Shawn Johnson added up figures, trying to establish Hollywood’s budget.
 
“Going on the assumption that Hollywood was spending $20,000 a month, and deducting that sum for each of the months after his last robbery on January 24, 1995, “ he said, “I picked three dates when I believed he was going to hit again. One of them was January 25, 1996.” Throughout 1995, Scott Scurlock was traveling, and shedding parts of his life. The Swiss banker, who endured her nickname of Swiss Cheese, was really named Sandra. Scott’s friends noticed that she was no longer in residence in Olympia, nor did she commute from Europe to see him. She had left her home, her family, and her country to be with Scott. But he had often disappeared for a day or two or more without even telling her where he was going. Without Scott there, the night shadows crept in on her. She was lonely and frightened, especially because she couldn’t speak English well. She felt terribly isolated on the treehouse property and she was desperately homesick. Her relationship with Scott had finally come to a point where it either had to move forward or end, and it ended.

Perhaps they had shared too much shady history for a lasting love to survive, but he grew tired of her. One day Sandra was there, the next, she was gone.

If Scott experienced pure friendship with any woman, it was with Ellen.

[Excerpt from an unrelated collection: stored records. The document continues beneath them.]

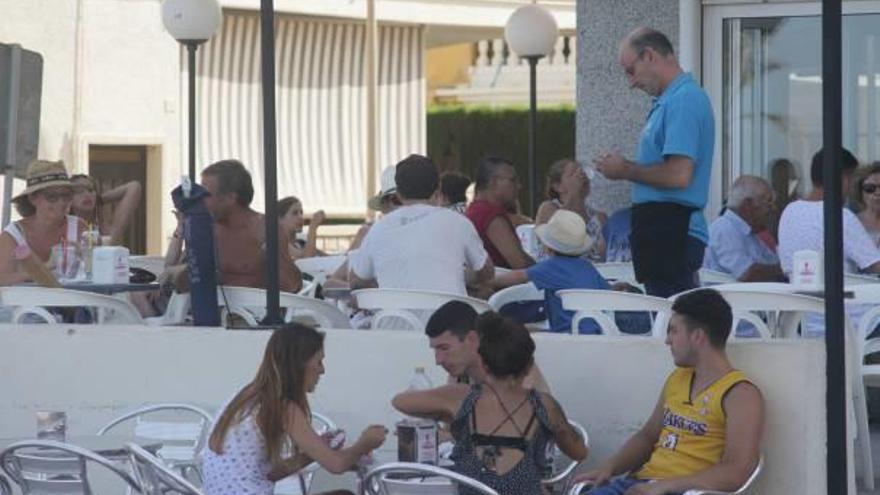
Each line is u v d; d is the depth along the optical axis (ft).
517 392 46.19
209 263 60.39
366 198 161.27
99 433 53.98
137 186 85.25
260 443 45.57
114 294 71.77
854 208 71.15
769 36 84.48
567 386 53.26
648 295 59.47
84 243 70.69
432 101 232.73
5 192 70.85
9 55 70.90
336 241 156.56
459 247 61.67
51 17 134.41
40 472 46.47
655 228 60.13
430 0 158.92
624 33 86.48
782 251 64.54
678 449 47.44
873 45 83.51
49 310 69.36
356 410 55.62
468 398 46.32
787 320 58.29
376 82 145.69
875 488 58.54
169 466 47.67
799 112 84.43
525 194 205.26
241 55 151.02
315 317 63.77
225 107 149.79
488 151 207.62
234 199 66.13
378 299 59.93
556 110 204.23
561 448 46.96
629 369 52.60
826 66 48.01
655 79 60.70
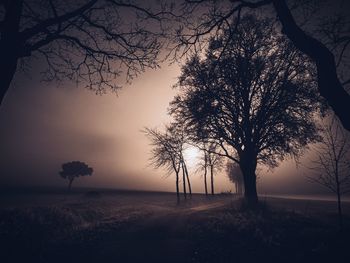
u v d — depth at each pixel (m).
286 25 5.86
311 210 21.97
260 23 17.02
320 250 8.09
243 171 21.22
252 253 8.60
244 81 19.16
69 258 8.58
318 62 5.61
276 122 19.89
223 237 10.84
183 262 7.91
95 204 32.69
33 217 13.61
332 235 9.57
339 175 9.77
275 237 10.58
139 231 13.34
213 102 20.20
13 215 13.20
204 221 14.83
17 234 10.77
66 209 20.48
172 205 38.69
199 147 23.88
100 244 10.55
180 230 12.92
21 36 6.27
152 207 33.12
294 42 5.87
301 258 7.68
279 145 20.14
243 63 18.55
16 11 6.09
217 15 7.27
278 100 19.42
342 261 7.01
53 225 14.52
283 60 19.23
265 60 19.56
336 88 5.41
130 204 38.91
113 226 15.27
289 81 19.09
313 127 19.38
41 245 10.02
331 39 7.04
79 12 7.08
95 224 16.09
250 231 11.61
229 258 8.16
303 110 19.67
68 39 7.57
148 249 9.53
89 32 8.32
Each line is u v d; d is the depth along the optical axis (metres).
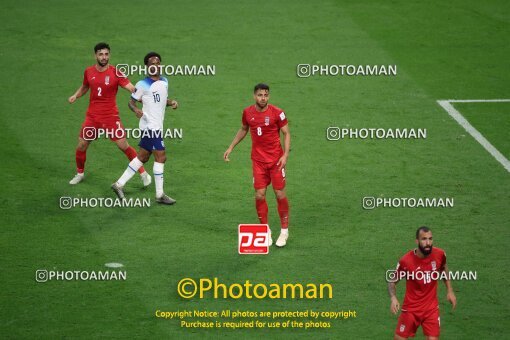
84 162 57.28
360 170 60.09
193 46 81.06
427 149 63.22
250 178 59.00
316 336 43.28
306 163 61.03
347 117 68.25
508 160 61.66
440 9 91.31
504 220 53.72
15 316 44.22
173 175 59.19
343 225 53.28
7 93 71.25
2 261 48.81
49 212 54.06
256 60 78.50
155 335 43.03
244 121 50.00
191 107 69.50
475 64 78.50
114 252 50.00
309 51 80.50
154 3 92.31
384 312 45.19
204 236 51.88
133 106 54.22
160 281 47.38
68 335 42.81
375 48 81.38
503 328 43.78
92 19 87.06
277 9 90.94
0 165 59.62
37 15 87.81
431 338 41.12
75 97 56.28
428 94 72.56
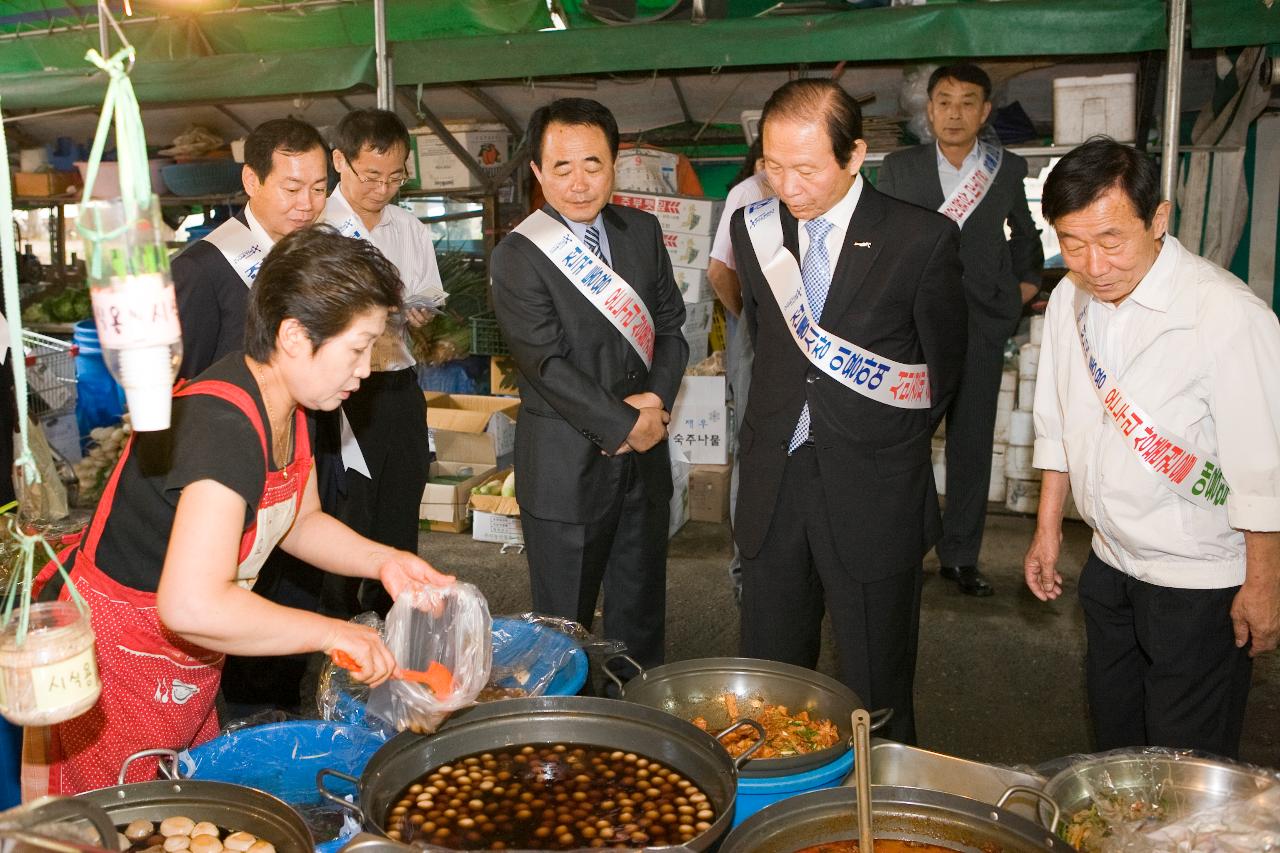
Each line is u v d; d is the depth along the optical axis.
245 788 1.54
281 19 6.16
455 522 5.46
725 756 1.61
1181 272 2.04
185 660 1.94
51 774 1.92
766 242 2.54
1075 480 2.28
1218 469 2.07
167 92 5.14
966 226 4.45
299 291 1.62
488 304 6.34
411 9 5.92
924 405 2.55
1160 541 2.11
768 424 2.59
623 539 3.09
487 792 1.62
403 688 1.69
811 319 2.49
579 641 2.39
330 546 2.00
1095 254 1.97
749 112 5.43
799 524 2.60
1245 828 1.50
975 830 1.45
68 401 5.98
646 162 5.61
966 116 4.36
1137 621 2.23
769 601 2.68
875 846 1.46
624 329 2.92
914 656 2.73
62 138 7.32
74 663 1.38
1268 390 1.96
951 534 4.68
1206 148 4.88
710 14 4.79
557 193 2.79
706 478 5.66
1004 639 4.20
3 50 6.46
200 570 1.57
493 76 4.70
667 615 4.46
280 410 1.76
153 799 1.56
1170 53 4.09
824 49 4.38
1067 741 3.46
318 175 2.85
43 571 2.00
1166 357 2.05
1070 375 2.25
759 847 1.44
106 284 1.11
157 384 1.14
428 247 3.63
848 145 2.27
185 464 1.61
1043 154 5.09
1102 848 1.53
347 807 1.49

Ellen was lovely to look at and innately good, and when Scott was frightened, he turned to her. She didn’t know what it was that was haunting him, although she was smart enough to perceive that he had to be involved in something on the dark side of the law. He never seemed to work, and he always had enough money to do whatever he wanted. But, like Marge Violette before her, Ellen could not picture Scott doing anything beyond fraud or drugs. She knew from Kevin that Scott had occasional outbursts of anger. But violence? No. If Scott was involved in something violent, Ellen was sure she would know. When she asked Kevin what was going on, he always just changed the subject.